Soon, users from all over the world won't be able to access any other Google Search domain than google.com. Attempts to load any of the country-code Google domains result in a redirection to the main google.com website.
Google announced the change this week on its The Keyword blog. The company says that its "ability to provide a local experience has improved" over the years and that it has become this good, that "country-level domains are no longer necessary".
The details:
- The change will roll out gradually over the course of months.
- Some users may be prompted to re-enter some of their search preferences when they are redirected.
- The change won't affect "the way Search works".
Google introduced a change in 2017 that levelled the search experience for users regardless of the Google domain that they used to access search. The experience and results were identical on google.com and any of the supported country-code domains. It did introduce a number of problems of its own, primarily if the location and intended results language of a user did not match up.

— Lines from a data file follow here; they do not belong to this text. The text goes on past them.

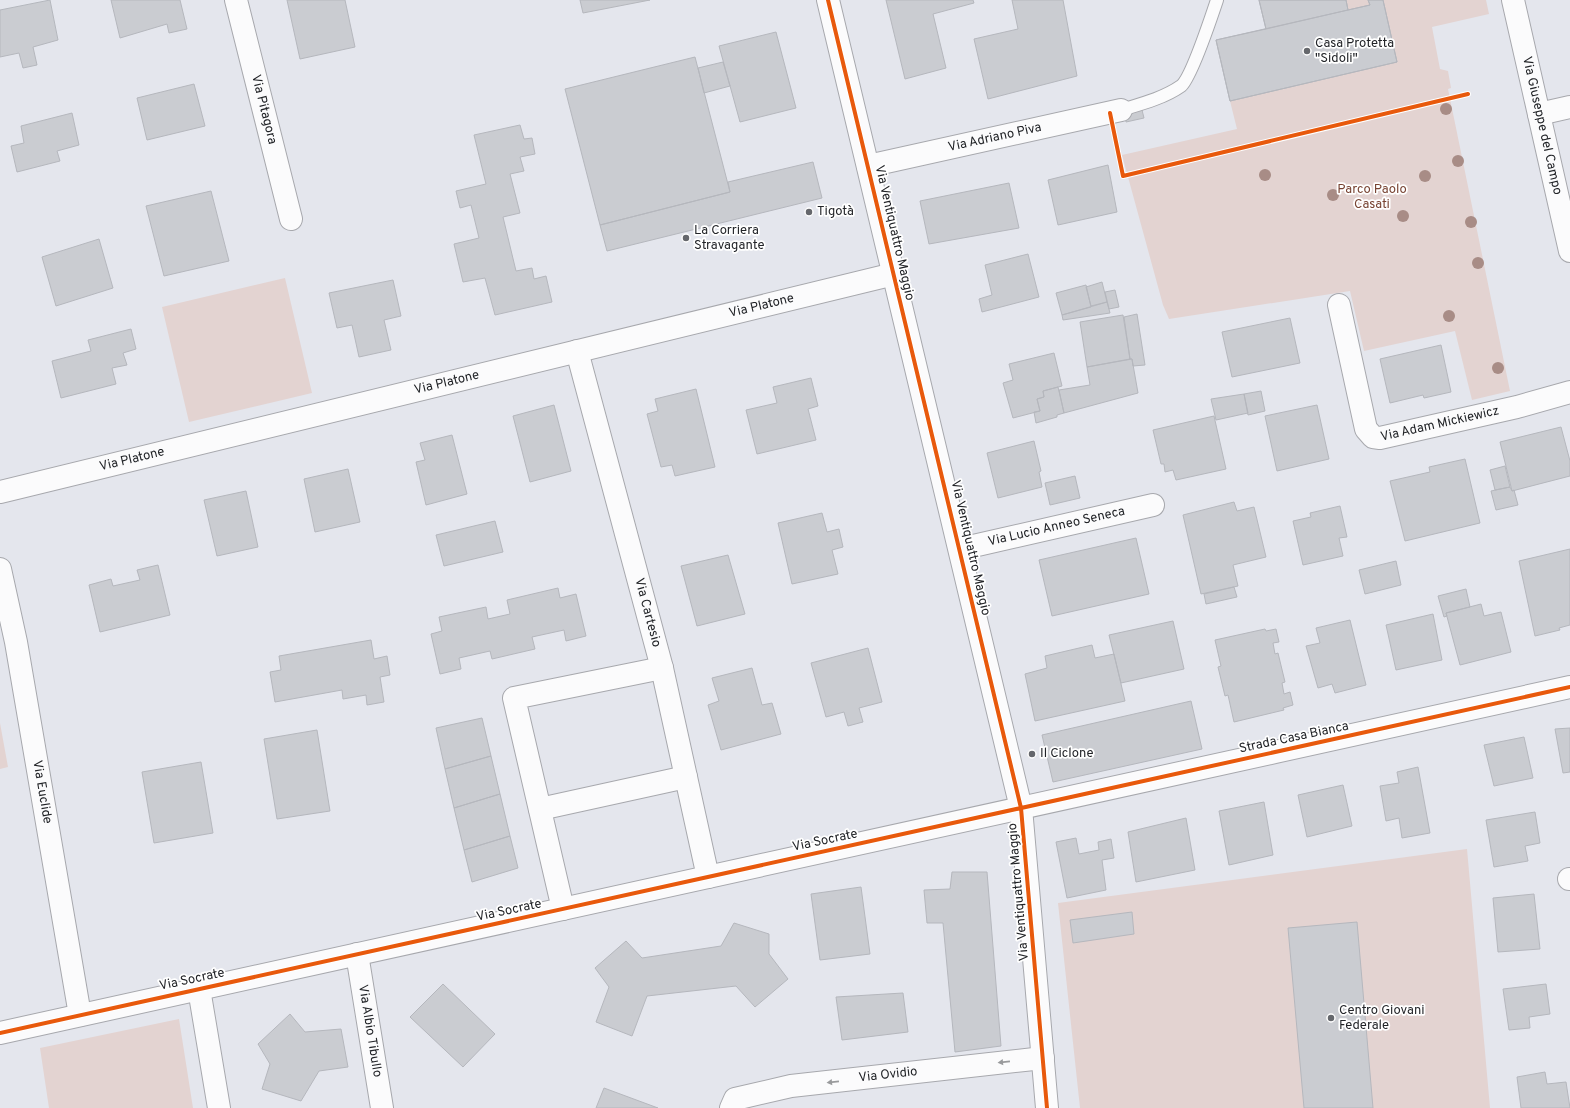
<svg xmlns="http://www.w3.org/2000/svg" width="1570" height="1108" font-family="Overpass,sans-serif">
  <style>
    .green { fill: #e3d3d1 }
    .building { fill: #caccd1; stroke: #b5b7bd }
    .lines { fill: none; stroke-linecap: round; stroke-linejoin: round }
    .service-casing { stroke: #a7a8ad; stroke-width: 14 }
    .minor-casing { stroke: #a7a8ad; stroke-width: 24 }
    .tertiary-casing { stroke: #a7a8ad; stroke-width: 24 }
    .service { stroke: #fbfbfc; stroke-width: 12 }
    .minor { stroke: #fbfbfc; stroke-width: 22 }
    .tertiary { stroke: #fbfbfc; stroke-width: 22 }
    .cycleway-casing { stroke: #fff; stroke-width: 6 }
    .cycleway { stroke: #e8590c; stroke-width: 4 }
    .tree { fill: #a88c86 }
    .oneway { fill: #999a9c }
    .poi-dot { fill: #65676c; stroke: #fff; stroke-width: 1.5 }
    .labels { text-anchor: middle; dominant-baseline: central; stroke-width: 3.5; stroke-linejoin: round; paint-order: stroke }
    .poi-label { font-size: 13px; fill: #212327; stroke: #fff; text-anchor: start }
    .street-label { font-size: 13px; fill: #212327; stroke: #fff }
    .park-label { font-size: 13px; fill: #774231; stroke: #fff }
  </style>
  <rect width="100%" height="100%" fill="#e4e6ed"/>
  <!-- green -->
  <path class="green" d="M1346 0H1368L1370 5 1348 10Z
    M1383 0H1486L1489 14 1432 27 1440 69 1448 71 1451 88 1448 89 1510 391 1472 400 1455 331 1364 351 1350 291 1169 319 1163 305 1122 155 1237 129 1230 101 1397 62Z
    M285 278 312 393 189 422 162 307Z
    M0 723 8 767 0 769Z
    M1467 849 1490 1108H1080L1058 903Z
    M179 1019 193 1108H49L40 1048Z"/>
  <!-- building -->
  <path class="building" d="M50 0 58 40 33 47 37 65 23 68 19 53 0 57V10Z
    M111 0H180L187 29 169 33 167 24 120 38Z
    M287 0H345L355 47 300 59Z
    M580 0H650L583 13Z
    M886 0H973L974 3 933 14 946 68 905 79Z
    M1012 0H1063L1077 76 988 99 974 39 1018 29Z
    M1259 0H1346L1348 10 1370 5 1368 0H1383L1397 62 1230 101 1216 40 1266 29Z
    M1259 0H1346L1348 10 1266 29Z
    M1368 0H1383L1397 62 1230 101 1216 40 1370 5Z
    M776 32 796 108 740 122 719 46Z
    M695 57 730 192 600 225 565 89Z
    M723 62 730 86 704 93 698 68Z
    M194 84 205 126 147 140 137 98Z
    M1142 110 1144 118 1126 122 1124 113Z
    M72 113 79 145 57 151 60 161 17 172 11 146 24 143 21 126Z
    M520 125 524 139 532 138 535 154 520 157 524 171 510 174 520 213 503 217 516 271 532 268 534 279 546 276 552 302 495 315 485 278 463 282 454 244 479 238 471 205 460 208 456 191 486 184 474 135Z
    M813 162 822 198 607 251 600 225 730 192 728 182Z
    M1108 165 1117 212 1058 225 1048 180Z
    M1009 183 1019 228 929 244 920 201Z
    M211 191 229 261 164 276 146 206Z
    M99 239 113 288 56 306 42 257Z
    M1028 254 1039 297 982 312 979 299 992 295 985 265Z
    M393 280 401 316 384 320 391 350 359 357 352 325 337 328 329 293Z
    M1102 282 1107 302 1091 306 1086 287Z
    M1086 285 1091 307 1062 315 1056 293Z
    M1115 290 1119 307 1109 309 1105 292Z
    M1107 302 1110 313 1063 320 1062 315Z
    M1137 314 1145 365 1133 366 1132 359H1130L1124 317Z
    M1123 315 1130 359 1087 367 1080 322Z
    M1290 318 1300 363 1232 377 1222 332Z
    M131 329 136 349 123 353 127 365 112 368 116 384 61 398 52 361 91 351 88 340Z
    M1441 345 1451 392 1424 398 1423 395 1390 403 1380 359Z
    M1054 353 1062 386 1043 391 1044 397 1037 399 1040 411 1013 418 1003 383 1013 380 1009 364Z
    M1132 359 1138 393 1064 413 1059 390 1090 385 1087 367Z
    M811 378 818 406 808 409 816 440 757 454 746 410 777 403 773 387Z
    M1058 387 1064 413 1057 415V417L1036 423 1034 412 1040 411 1037 399 1044 397 1043 391Z
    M696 389 715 467 675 476 672 465 661 467 647 414 658 411 655 399Z
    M1261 391 1265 411 1248 415 1244 394Z
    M1244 394 1248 413 1216 420 1211 399Z
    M554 405 571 471 530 482 513 416Z
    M1317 405 1329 459 1277 471 1265 416Z
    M1214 416 1226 469 1176 480 1173 470 1165 472 1164 464H1161L1153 430Z
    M1561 427 1570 461V476L1512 491 1500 442Z
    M452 435 467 494 426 505 416 462 425 460 420 443Z
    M1034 441 1041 471 1039 472 1042 487 998 498 987 453Z
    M1465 459 1480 523 1405 541 1390 481 1430 472 1429 467Z
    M1505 466 1510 487 1495 490 1490 470Z
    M348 469 360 522 315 532 304 479Z
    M1075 476 1080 498 1050 505 1045 483Z
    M1510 487 1512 491 1514 490 1518 505 1496 510 1491 491Z
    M246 491 258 547 217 556 204 500Z
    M1234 502 1237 511 1254 507 1266 557 1233 565 1238 586 1201 594 1183 515Z
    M1340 506 1347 537 1339 538 1343 556 1303 565 1293 521 1311 517 1310 513Z
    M822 513 827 532 839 529 843 547 832 550 838 574 792 584 778 523Z
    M495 521 503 552 444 566 436 535Z
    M1136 538 1149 594 1052 616 1039 560Z
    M1570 549V625L1559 628 1560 630 1535 636 1519 561Z
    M728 555 745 614 697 626 681 566Z
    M1396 561 1401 585 1365 594 1359 570Z
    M158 565 170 615 100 632 89 585 111 579 113 586 140 580 137 570Z
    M1234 587 1237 597 1206 604 1204 594Z
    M558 588 560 598 576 594 586 636 566 641 564 630 532 637 535 649 492 659 490 651 459 658 461 669 440 674 431 634 442 631 439 617 486 607 488 619 510 614 507 600Z
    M1466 589 1470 607 1446 613 1447 616 1444 617 1438 596Z
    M1481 604 1484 616 1501 612 1511 652 1460 665 1446 613Z
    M1433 614 1442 660 1396 670 1386 625Z
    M1350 620 1366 685 1335 693 1332 684 1318 688 1306 646 1320 643 1316 628Z
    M1173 621 1184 669 1121 683 1109 635Z
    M1265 629 1266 631 1276 629 1279 642 1273 643 1275 654 1278 653 1285 682 1282 683 1284 694 1290 692 1293 705 1283 708 1284 710 1234 722 1228 695 1225 696 1218 667 1221 666 1215 640Z
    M371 640 374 659 387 656 390 675 380 677 384 702 367 705 366 695 343 699 342 690 275 702 270 672 281 670 279 656Z
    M1092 645 1095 658 1114 654 1125 701 1035 721 1025 674 1047 668 1045 656Z
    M868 648 882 702 859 708 863 722 848 726 844 712 826 717 811 663Z
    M752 668 762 705 772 703 781 734 721 750 708 705 719 701 712 678Z
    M1191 701 1202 749 1053 782 1042 735Z
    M482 718 491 756 445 769 436 728Z
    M1570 728V772L1563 773 1555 729Z
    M317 730 330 811 277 819 264 739Z
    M1524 737 1533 778 1494 786 1484 745Z
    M491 756 500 794 454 808 445 769Z
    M201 762 213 833 154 843 142 772Z
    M1418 767 1430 833 1402 838 1399 818 1386 821 1380 786 1399 783 1397 772Z
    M1343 785 1352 826 1307 837 1298 795Z
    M500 794 510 836 464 850 454 808Z
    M1264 802 1273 855 1229 865 1219 811Z
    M1535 812 1540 843 1525 846 1528 861 1494 867 1486 820Z
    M1186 818 1195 870 1136 882 1128 832Z
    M510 836 518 868 472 882 464 850Z
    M1076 838 1079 854 1099 850 1098 842 1111 839 1114 858 1102 860 1106 890 1067 898 1056 842Z
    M952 872H987L1001 1046 955 1052 943 923H927L924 890 950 889Z
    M861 887 870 954 820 960 811 894Z
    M1534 894 1540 949 1498 952 1493 898Z
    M1132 912 1134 934 1073 943 1070 920Z
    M1357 922 1373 1108H1304L1288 928Z
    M734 923 769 934V954L788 979 755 1007 736 986 647 996 632 1036 596 1022 609 987 595 968 626 941 642 958 721 946Z
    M443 984 495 1034 463 1067 410 1017Z
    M1546 984 1550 1014 1529 1017 1530 1028 1509 1030 1503 989Z
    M903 993 908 1032 842 1040 836 997Z
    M290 1014 305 1032 341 1029 348 1067 319 1071 301 1101 262 1089 270 1064 258 1044Z
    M1545 1072 1547 1084 1566 1082 1570 1108H1521L1517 1077Z
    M604 1088 658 1108H596Z"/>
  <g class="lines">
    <!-- service casing -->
    <g class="service-casing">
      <path id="service" d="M1121 110C1141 104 1164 98 1181 86 1191 78 1212 15 1217 0"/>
    </g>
    <!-- minor casing -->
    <g class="minor-casing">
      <g id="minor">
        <path id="s1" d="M236 0 291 219"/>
        <path id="s2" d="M1513 0 1570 251"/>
        <path d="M1539 114 1570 107"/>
        <path id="s3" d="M868 166 1121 110"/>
        <path id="s4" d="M1339 305 1366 429 1373 437 1380 438 1517 407 1570 392"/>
        <path id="s5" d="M577 351 662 668 708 877"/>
        <path id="s6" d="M0 492 894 274"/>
        <path id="s7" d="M960 549 1153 505"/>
        <path id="s8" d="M0 569 16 642 80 1015"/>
        <path d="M540 809 686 777"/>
        <path d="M1569 879H1570"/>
        <path d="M563 909 514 698 662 668"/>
        <path id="s9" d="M357 954 382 1108"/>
        <path d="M199 989 219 1108"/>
        <path d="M0 1033 1570 687"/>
        <path id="s10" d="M731 1108 735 1099 791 1086 1043 1058"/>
      </g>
    </g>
    <!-- tertiary casing -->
    <g class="tertiary-casing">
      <path id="tertiary" d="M828 0 1021 808 1047 1108"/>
    </g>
    <!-- service -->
    <use href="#service" class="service"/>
    <!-- minor -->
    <use href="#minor" class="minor"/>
    <!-- tertiary -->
    <use href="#tertiary" class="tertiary"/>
    <!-- cycleway casing -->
    <g class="cycleway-casing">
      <path id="cycleway" d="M828 0 1021 808 1047 1108
        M1110 113 1123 176 1468 94
        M0 1033 1570 687"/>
    </g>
    <!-- cycleway -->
    <use href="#cycleway" class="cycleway"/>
  </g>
  <!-- trees -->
  <g class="tree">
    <circle cx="1446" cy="109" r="6"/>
    <circle cx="1458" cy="161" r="6"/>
    <circle cx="1265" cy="175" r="6"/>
    <circle cx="1425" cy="176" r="6"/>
    <circle cx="1333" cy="195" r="6"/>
    <circle cx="1403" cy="216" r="6"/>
    <circle cx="1471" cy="222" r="6"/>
    <circle cx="1478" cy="263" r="6"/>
    <circle cx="1449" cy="316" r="6"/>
    <circle cx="1498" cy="368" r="6"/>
  </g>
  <!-- one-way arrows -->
  <defs><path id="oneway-solid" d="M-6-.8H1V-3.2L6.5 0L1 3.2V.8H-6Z"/></defs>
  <g class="oneway">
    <use href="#oneway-solid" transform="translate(1004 1062) rotate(174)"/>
    <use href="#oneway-solid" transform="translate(833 1082) rotate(174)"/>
  </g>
  <!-- markers -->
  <g class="poi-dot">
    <circle cx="1307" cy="51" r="4"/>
    <circle cx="809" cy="212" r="4"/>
    <circle cx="686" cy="238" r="4"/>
    <circle cx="1032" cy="754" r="4"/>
    <circle cx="1331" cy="1018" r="4"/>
  </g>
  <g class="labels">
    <!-- poi labels -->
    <g class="poi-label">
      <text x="1315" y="44">Casa Protetta<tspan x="1315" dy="15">"Sidoli"</tspan></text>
      <text x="817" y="212">Tigotà</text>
      <text x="694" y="231">La Corriera<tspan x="694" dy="15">Stravagante</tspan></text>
      <text x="1040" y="754">Il Ciclone</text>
      <text x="1339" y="1011">Centro Giovani<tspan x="1339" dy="15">Federale</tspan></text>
    </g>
    <!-- street labels -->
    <g class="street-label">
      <text stroke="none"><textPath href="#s1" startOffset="113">Via Pitagora</textPath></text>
      <text stroke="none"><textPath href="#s2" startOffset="129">Via Giuseppe del Campo</textPath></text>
      <text stroke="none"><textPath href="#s3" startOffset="130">Via Adriano Piva</textPath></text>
      <text transform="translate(894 233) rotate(77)">Via Ventiquattro Maggio</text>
      <text stroke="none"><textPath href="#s6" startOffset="784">Via Platone</textPath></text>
      <text stroke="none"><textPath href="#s6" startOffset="460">Via Platone</textPath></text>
      <text stroke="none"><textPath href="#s4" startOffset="206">Via Adam Mickiewicz</textPath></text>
      <text stroke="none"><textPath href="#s6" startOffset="136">Via Platone</textPath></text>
      <text stroke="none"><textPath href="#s7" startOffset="99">Via Lucio Anneo Seneca</textPath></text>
      <text transform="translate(970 548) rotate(77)">Via Ventiquattro Maggio</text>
      <text stroke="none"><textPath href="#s5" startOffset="271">Via Cartesio</textPath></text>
      <text transform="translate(1294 738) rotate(-12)">Strada Casa Bianca</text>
      <text stroke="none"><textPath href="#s8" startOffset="227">Via Euclide</textPath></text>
      <text transform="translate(825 841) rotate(-12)">Via Socrate</text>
      <text transform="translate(1019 892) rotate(-95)">Via Ventiquattro Maggio</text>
      <text transform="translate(509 911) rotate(-12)">Via Socrate</text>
      <text transform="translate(192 980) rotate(-12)">Via Socrate</text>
      <text stroke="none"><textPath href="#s9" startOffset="78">Via Albio Tibullo</textPath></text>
      <text stroke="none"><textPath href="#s10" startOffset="165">Via Ovidio</textPath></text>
    </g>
    <!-- park labels -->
    <g class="park-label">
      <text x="1372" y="190">Parco Paolo<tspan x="1372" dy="15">Casati</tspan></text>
    </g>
  </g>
</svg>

A visit to Japan and using Google Search there, for example, would return mostly Japanese results, even if you'd type the query in English.
This happens now
A user from France who types in google.fr will be redirected to google.com once the change lands. The new destination will, presumably, use a French interface and provide French search results to the user, unless preferences have been changed by the user.
The classic local Google domains continue to remain available, but their only purpose going forward is to redirect users to google.com. Google notes that the redirection does not change any of its obligations under national laws.
Closing Words
The change may look minor, but it is fundamental as it alters more than 20 years of search experience for some users. While it may not change functionality that is provided, it is likely that it will catch some users off-guard, especially since it has been announced only on Google's blog.
Google started to add AI-powered overviews recently to search as well, which you may still bypass.